**Required action**
The required output is every entry, printed exactly as written.

**Material supplied**
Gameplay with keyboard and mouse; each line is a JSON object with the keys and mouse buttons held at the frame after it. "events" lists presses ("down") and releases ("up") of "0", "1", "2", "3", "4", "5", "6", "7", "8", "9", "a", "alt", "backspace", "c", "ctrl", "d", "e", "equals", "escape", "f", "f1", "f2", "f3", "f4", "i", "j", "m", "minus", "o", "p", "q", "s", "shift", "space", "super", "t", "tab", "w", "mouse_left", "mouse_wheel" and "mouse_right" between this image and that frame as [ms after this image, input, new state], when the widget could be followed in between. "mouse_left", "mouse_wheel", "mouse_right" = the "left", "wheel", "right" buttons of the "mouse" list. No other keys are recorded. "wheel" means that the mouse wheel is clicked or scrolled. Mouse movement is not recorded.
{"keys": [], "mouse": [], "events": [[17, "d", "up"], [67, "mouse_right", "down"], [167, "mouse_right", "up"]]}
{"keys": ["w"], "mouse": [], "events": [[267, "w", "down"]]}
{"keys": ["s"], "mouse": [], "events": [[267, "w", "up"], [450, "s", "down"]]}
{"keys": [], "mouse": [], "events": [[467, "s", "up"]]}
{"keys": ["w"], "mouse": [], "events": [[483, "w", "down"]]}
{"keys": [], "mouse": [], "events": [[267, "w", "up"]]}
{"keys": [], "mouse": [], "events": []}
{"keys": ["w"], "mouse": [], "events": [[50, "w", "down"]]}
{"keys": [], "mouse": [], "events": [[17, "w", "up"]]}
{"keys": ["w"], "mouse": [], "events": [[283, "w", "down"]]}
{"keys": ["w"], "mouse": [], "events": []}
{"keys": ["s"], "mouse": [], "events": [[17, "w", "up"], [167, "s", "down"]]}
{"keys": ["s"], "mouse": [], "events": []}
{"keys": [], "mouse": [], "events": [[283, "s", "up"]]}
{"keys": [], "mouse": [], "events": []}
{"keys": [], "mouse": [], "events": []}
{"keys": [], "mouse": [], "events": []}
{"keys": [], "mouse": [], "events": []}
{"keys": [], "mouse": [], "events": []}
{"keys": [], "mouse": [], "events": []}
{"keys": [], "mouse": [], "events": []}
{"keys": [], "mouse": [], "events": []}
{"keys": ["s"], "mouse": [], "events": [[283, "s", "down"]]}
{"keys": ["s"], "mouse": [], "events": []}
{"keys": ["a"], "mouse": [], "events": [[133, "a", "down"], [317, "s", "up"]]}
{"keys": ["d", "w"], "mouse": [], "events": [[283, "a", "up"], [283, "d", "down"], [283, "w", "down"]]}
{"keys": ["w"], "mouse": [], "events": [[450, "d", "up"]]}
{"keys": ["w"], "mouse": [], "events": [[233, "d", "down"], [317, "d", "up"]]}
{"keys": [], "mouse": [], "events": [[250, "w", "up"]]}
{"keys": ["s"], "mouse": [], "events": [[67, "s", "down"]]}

**Result**
Gameplay with keyboard and mouse; each line is a JSON object with the keys and mouse buttons held at the frame after it. "events" lists presses ("down") and releases ("up") of "0", "1", "2", "3", "4", "5", "6", "7", "8", "9", "a", "alt", "backspace", "c", "ctrl", "d", "e", "equals", "escape", "f", "f1", "f2", "f3", "f4", "i", "j", "m", "minus", "o", "p", "q", "s", "shift", "space", "super", "t", "tab", "w", "mouse_left", "mouse_wheel" and "mouse_right" between this image and that frame as [ms after this image, input, new state], when the widget could be followed in between. "mouse_left", "mouse_wheel", "mouse_right" = the "left", "wheel", "right" buttons of the "mouse" list. No other keys are recorded. "wheel" means that the mouse wheel is clicked or scrolled. Mouse movement is not recorded.
{"keys": [], "mouse": [], "events": [[17, "d", "up"], [67, "mouse_right", "down"], [167, "mouse_right", "up"]]}
{"keys": ["w"], "mouse": [], "events": [[267, "w", "down"]]}
{"keys": ["s"], "mouse": [], "events": [[267, "w", "up"], [450, "s", "down"]]}
{"keys": [], "mouse": [], "events": [[467, "s", "up"]]}
{"keys": ["w"], "mouse": [], "events": [[483, "w", "down"]]}
{"keys": [], "mouse": [], "events": [[267, "w", "up"]]}
{"keys": [], "mouse": [], "events": []}
{"keys": ["w"], "mouse": [], "events": [[50, "w", "down"]]}
{"keys": [], "mouse": [], "events": [[17, "w", "up"]]}
{"keys": ["w"], "mouse": [], "events": [[283, "w", "down"]]}
{"keys": ["w"], "mouse": [], "events": []}
{"keys": ["s"], "mouse": [], "events": [[17, "w", "up"], [167, "s", "down"]]}
{"keys": ["s"], "mouse": [], "events": []}
{"keys": [], "mouse": [], "events": [[283, "s", "up"]]}
{"keys": [], "mouse": [], "events": []}
{"keys": [], "mouse": [], "events": []}
{"keys": [], "mouse": [], "events": []}
{"keys": [], "mouse": [], "events": []}
{"keys": [], "mouse": [], "events": []}
{"keys": [], "mouse": [], "events": []}
{"keys": [], "mouse": [], "events": []}
{"keys": [], "mouse": [], "events": []}
{"keys": ["s"], "mouse": [], "events": [[283, "s", "down"]]}
{"keys": ["s"], "mouse": [], "events": []}
{"keys": ["a"], "mouse": [], "events": [[133, "a", "down"], [317, "s", "up"]]}
{"keys": ["d", "w"], "mouse": [], "events": [[283, "a", "up"], [283, "d", "down"], [283, "w", "down"]]}
{"keys": ["w"], "mouse": [], "events": [[450, "d", "up"]]}
{"keys": ["w"], "mouse": [], "events": [[233, "d", "down"], [317, "d", "up"]]}
{"keys": [], "mouse": [], "events": [[250, "w", "up"]]}
{"keys": ["s"], "mouse": [], "events": [[67, "s", "down"]]}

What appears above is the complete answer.